Another New Zealand town is about to lose its regular dentist as the shortage in rural areas gets worse.
Taumarunui will soon have only one part-time dentist and residents will have to travel for up to an hour for urgent treatment.
The New Zealand Dental Association says expensive student fees and the large number of non-New Zealand born students enrolled in the dentistry programme are to blame for what has become a growing trend.
Taumarunui dentist Barry Thomson, who has practised in the area since 1974, is due to retire officially today and has been unable to sell his practice. That leaves Garry Van Den Borst, who works every second week in Wellington, to serve a population of about 12,000 people.
Anyone needing urgent treatment when he is not in town will have to travel to Te Kuiti, Turangi or Ohakune.
Other parts of the country including Invercargill, the West Coast and Taihape are also suffering shortages. Kaitaia will be down to one dentist by the end of the year.
Dr Thomson said the practice, which had been on the market for 18 months, would close.
"It's not ideal but there are lots of other small towns around the country without dentists ... there will be a lot more."
New Zealand Dental Association chief executive David Crum said the number of New Zealand-born residents taking the five-year dentistry programme at Otago University had dropped. Each year 54 domestic students and up to 10 foreign full-fee paying students were enrolled in the programme.
"There have been classes in the last five years that have had less than six New Zealand-born students.
"Others may have residency here or citizenship but have come to the country for tertiary training and clearly have no intention of staying," Dr Crum said.
"If you don't have people coming from smaller communities the dentists don't identify with going back and living in those communities."

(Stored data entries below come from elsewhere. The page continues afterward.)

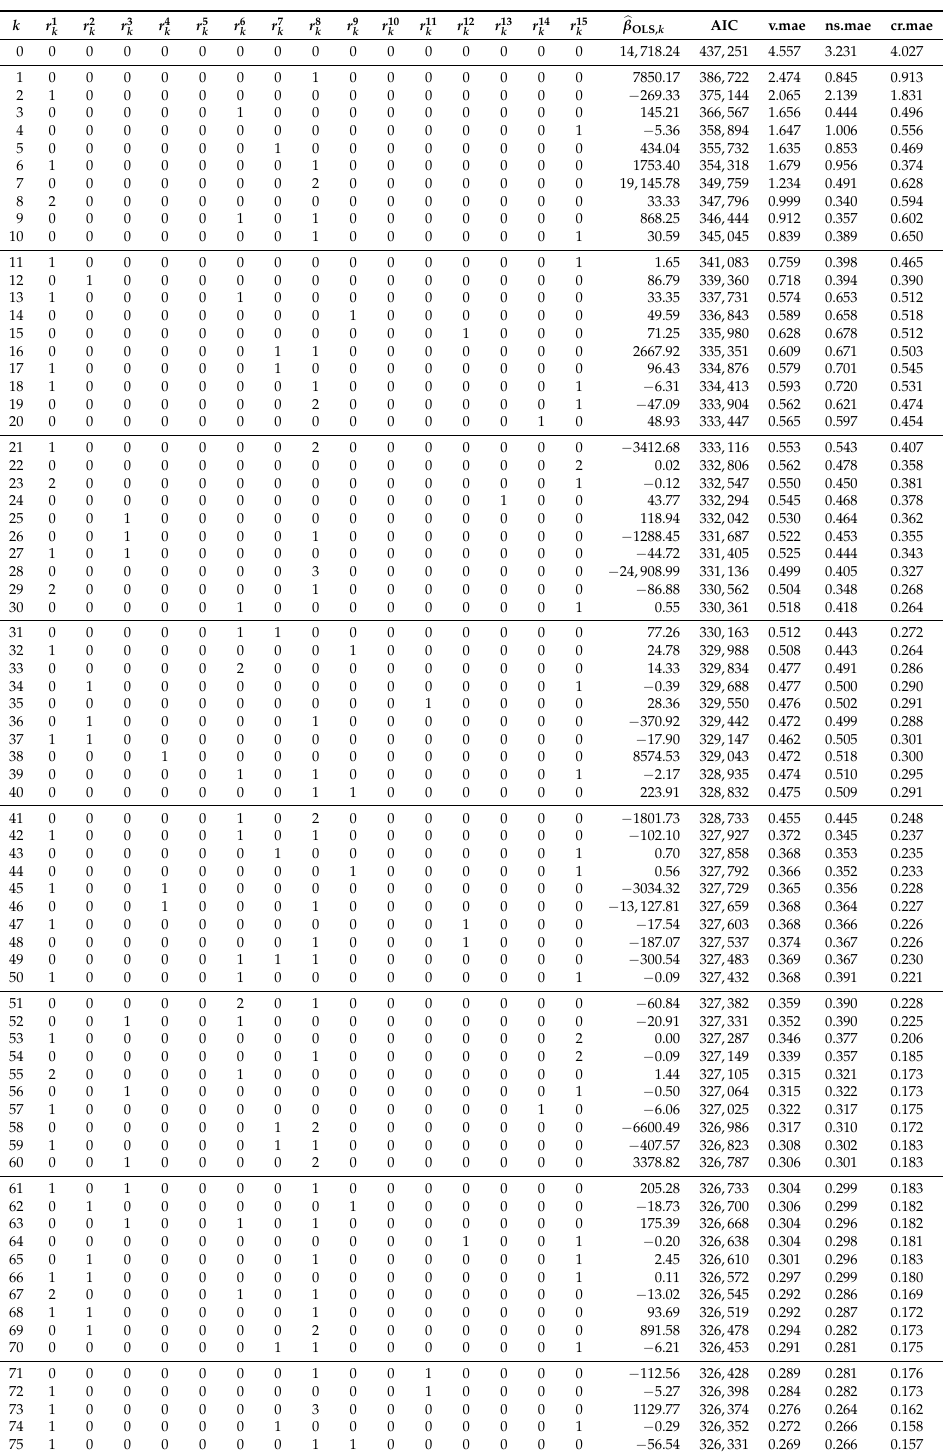
Table A1. Ordinary least squares (OLS) proxy function of BEL derived under 150–443 in the adaptive algorithm with the final coefficients. Furthermore, Akaike information criterion (AIC) scores and out-of-sample mean absolute errors (MAEs) in % after each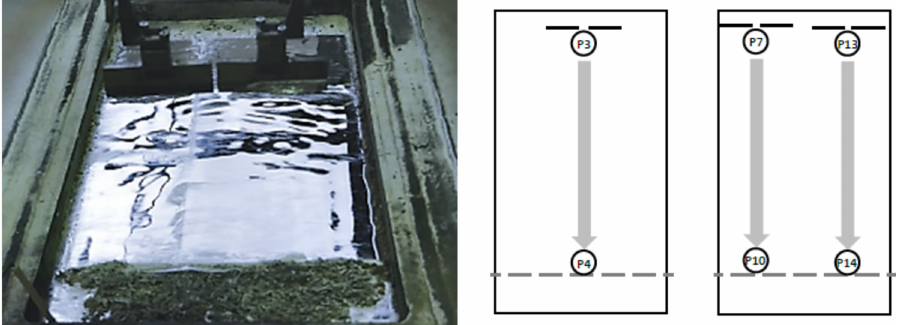
Figure 5. General efficiency of the mechanical skimming system applying linear three-step movement with a skimming rate of 0.05 m/s.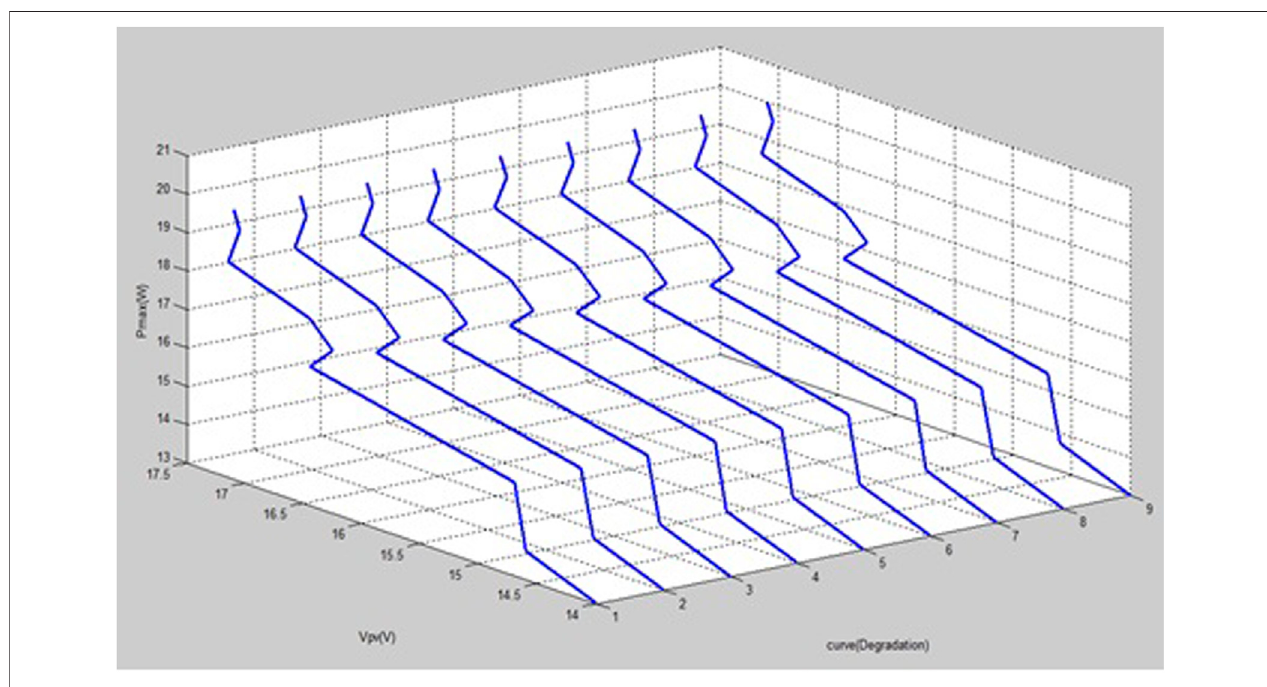
FIGURE 13 | Maximum power against voltage variation in 3D.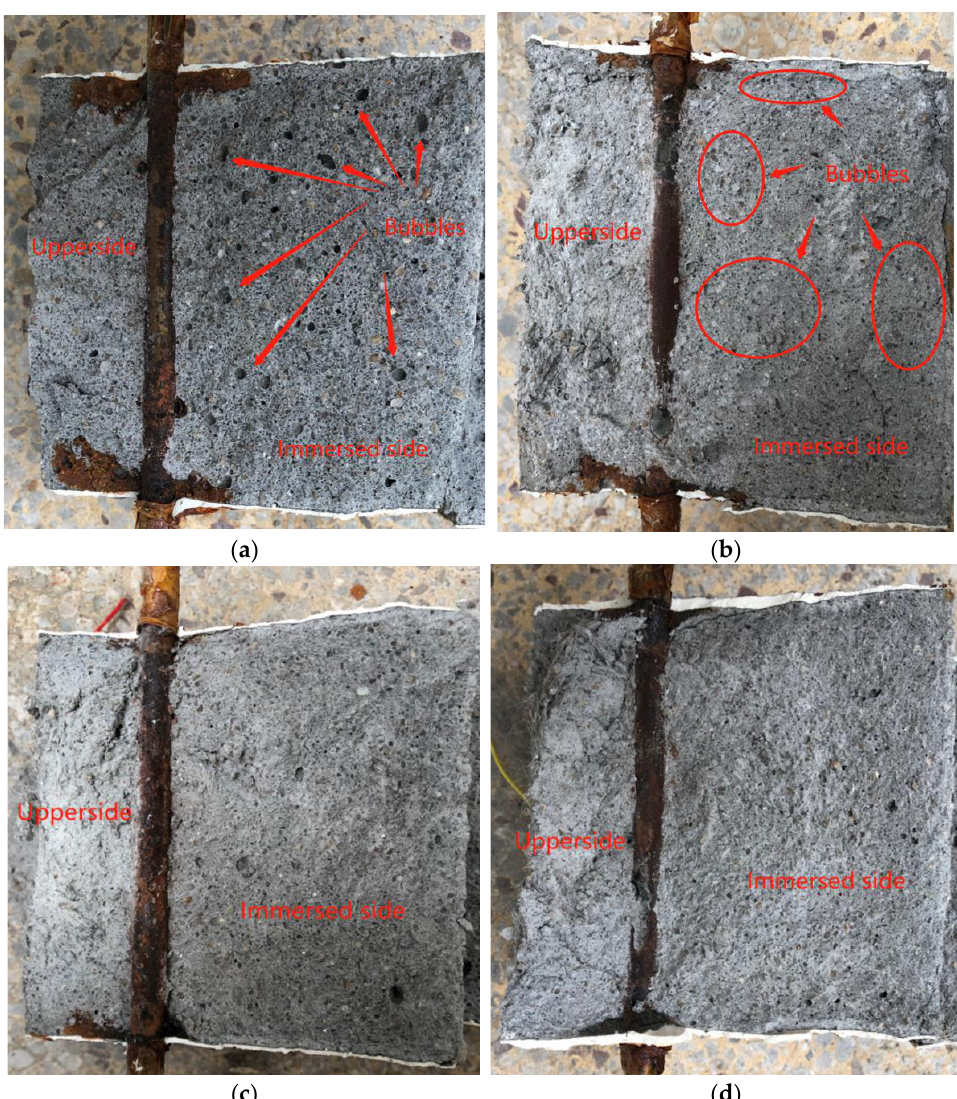
Figure 12. Distribution of rust in the splitting mortar: ( a ) FA; ( b ) PVA; ( c ) NS1.0; ( d ) NS1.5.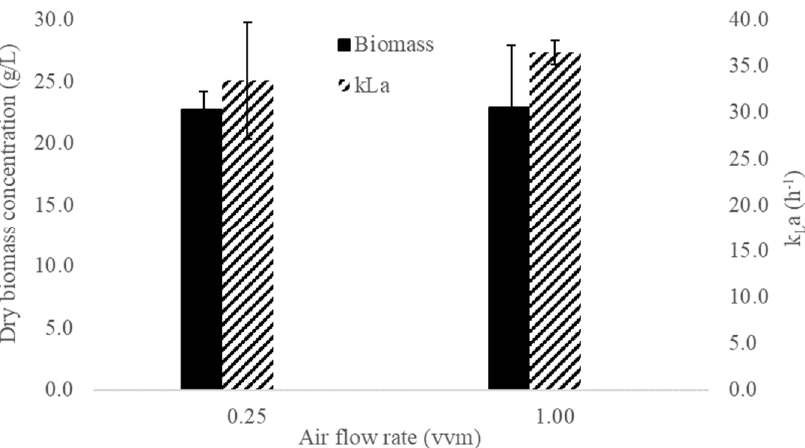
Figure 5. Dry biomass concentration (at 12 days) and k L a (before inoculation) for the two airflow rates tested at the stirred tank bioreactor. Error bars indicate the standard deviation of two independent replicates.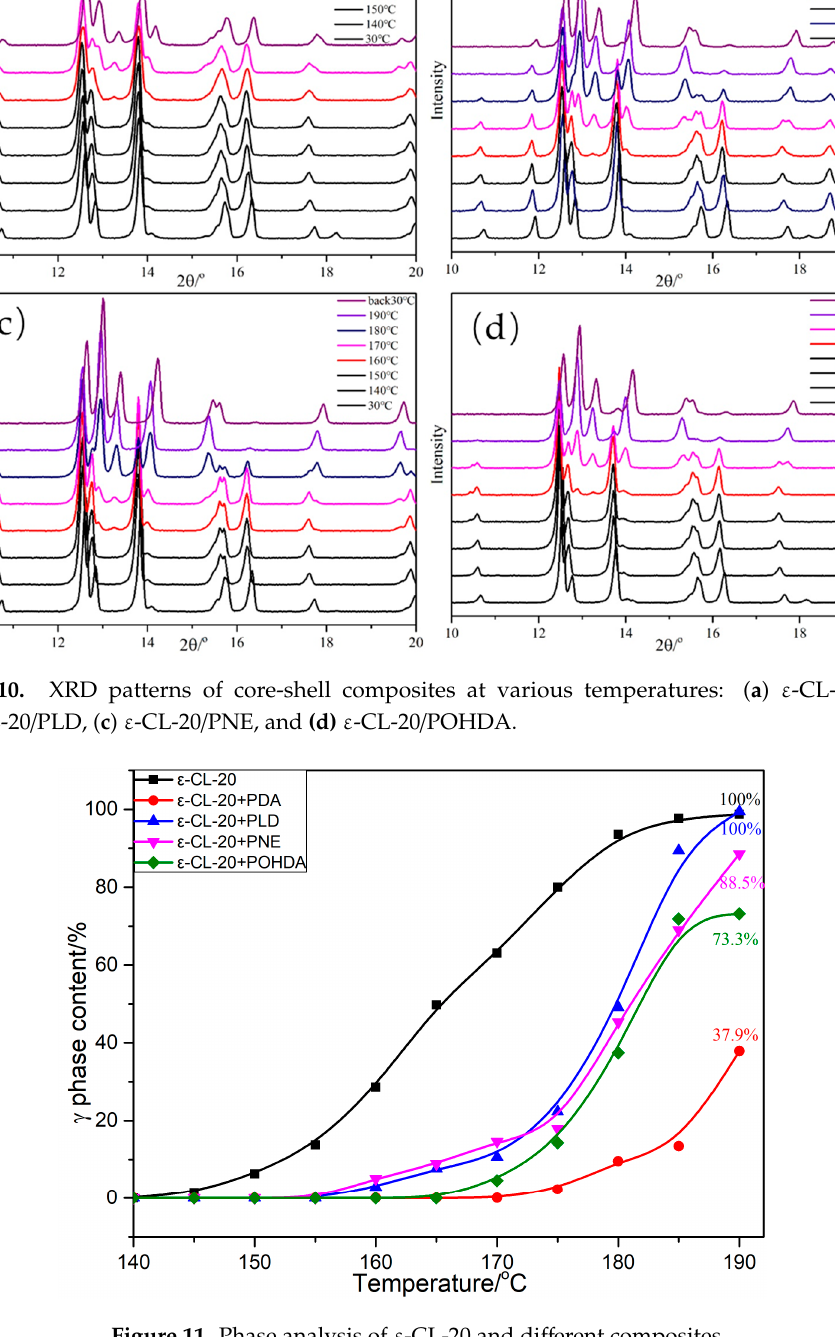
Figure 11. Phase analysis of ε‐ CL ‐ 20 and different composites.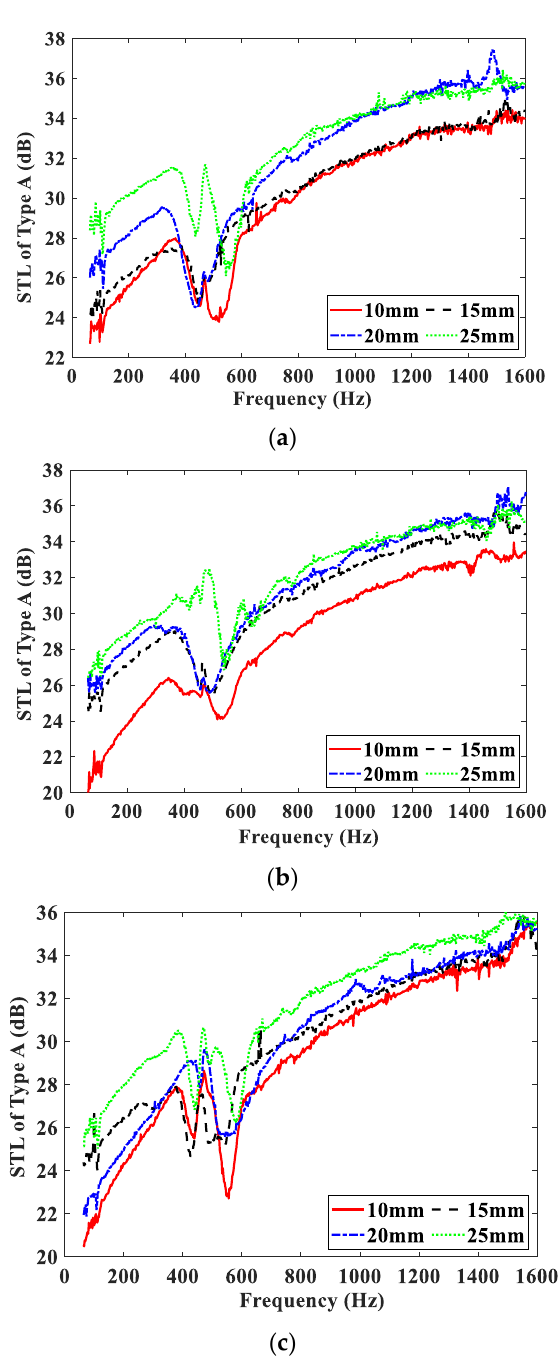
Figure 6. STL curves of Type A test samples under different magnetic field intensities. ( a ) Embedded with MRF unit; ( b ) embedded with air unit; ( c ) embedded with water unit.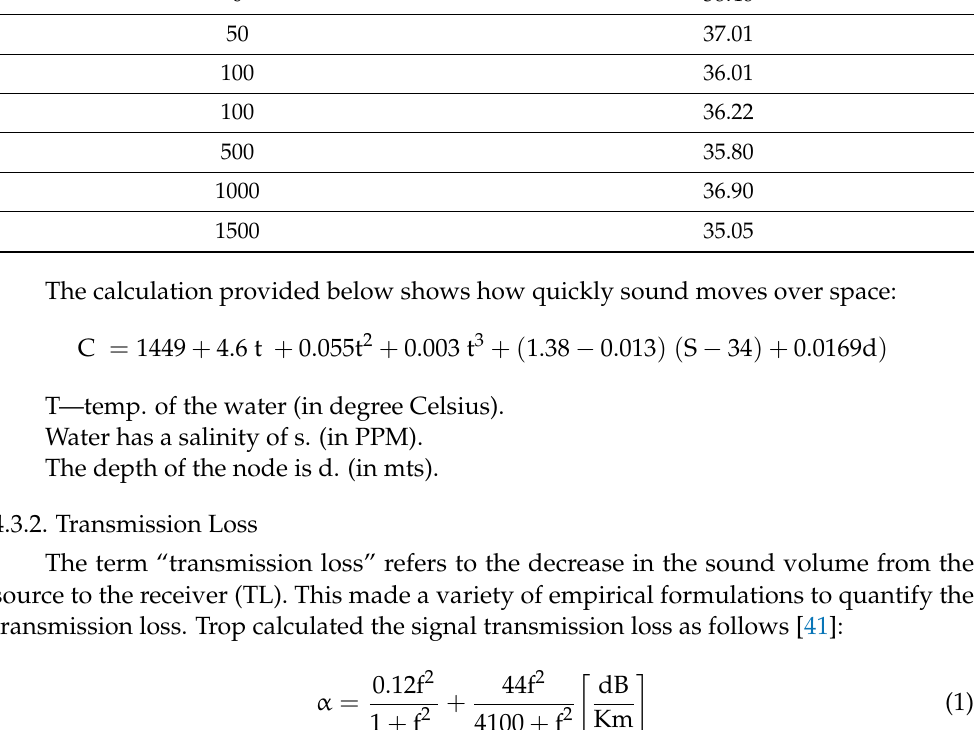
Table 3. Salinity contingent on the water depth. Depth (m) Salinity (PPM)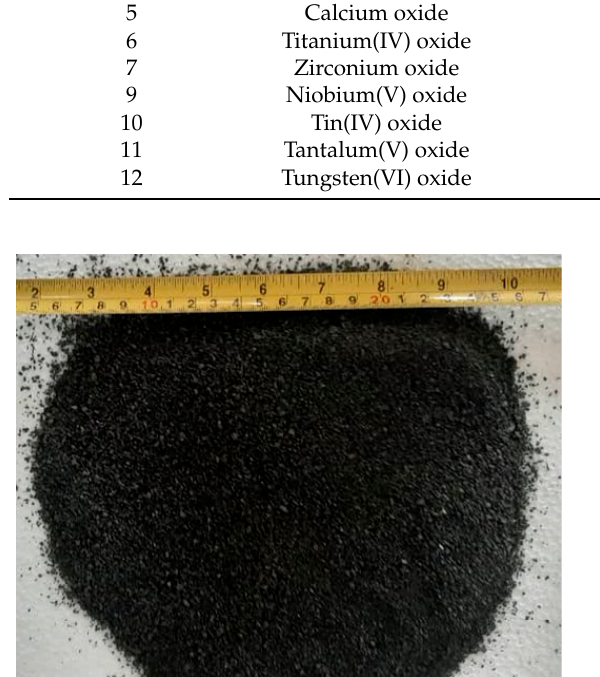
Figure 1. The macro morphology of tin slag.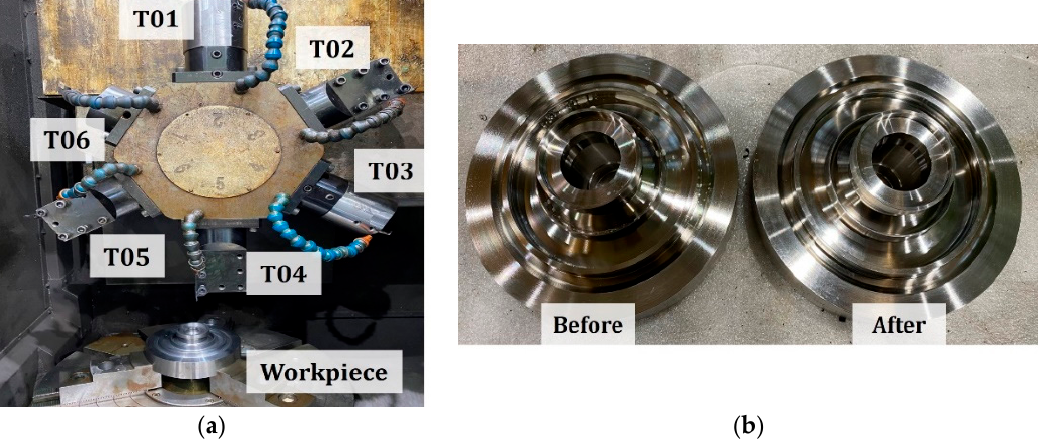
Figure 6. Experimental setup and the photograph of manufactured turbine disks. ( a ) Six cutting tool inserts and workpiece; ( b ) final products before and after feed optimization.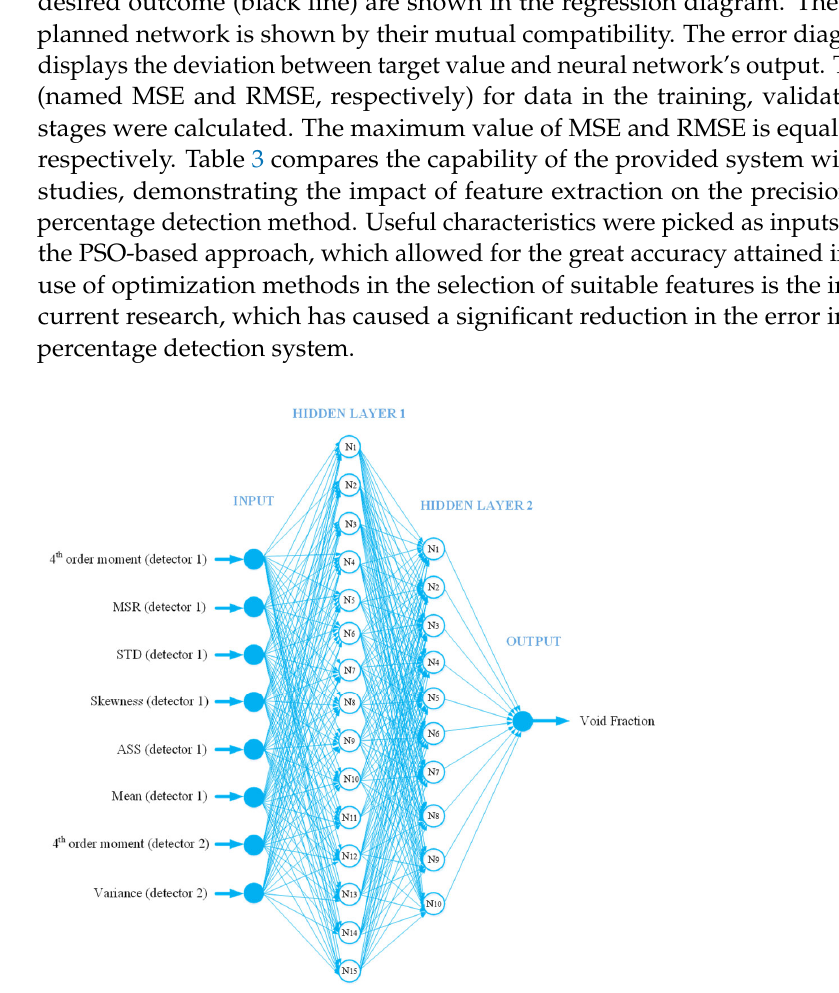
Figure 6. The neural network structure that was created to forecast the void fraction.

Dr Crum said dental students faced fees of $11,000 a year and when they graduated sought higher paying jobs in the cities or overseas. Many female graduates, who went on to have families, wanted only part-time work.
The association had concerns about the small number of New Zealand-born students and had successfully sought changes to the selection criteria to ensure that more than academic achievement was taken into account, he said.
Students were now also assessed on abilities such as logical reasoning, empathy and communication skills.
Alison Rich, associate dean of undergraduate studies at the dental school, said informal figures collected by students showed this year's second-year class included 21 New Zealand-born students.
She said research showed that a student's country of origin did not always correlate with where they ended up working. Many New Zealand-born graduates went overseas. Some research indicated half of graduates headed overseas.
She said the dental school wanted the Government to consider extra funding for places for people from smaller, rural communities as it was doing for medical students.
Michael Bain, a dentist in Kerikeri and chairman of the association's workforce committee, said dentists in small towns and rural areas were under a lot of pressure. It was difficult to turn people away who were in distress and many were working long hours to meet the needs of their communities. Some had waiting lists of eight weeks for routine procedures such as check-ups and fillings.
Dentists wanted here
* Taumarunui: One part-time dentist working every second week.
* Kaitaia: Down to one dentist by the end of the year.
* Invercargill, the West Coast, Taihape: All experiencing shortages.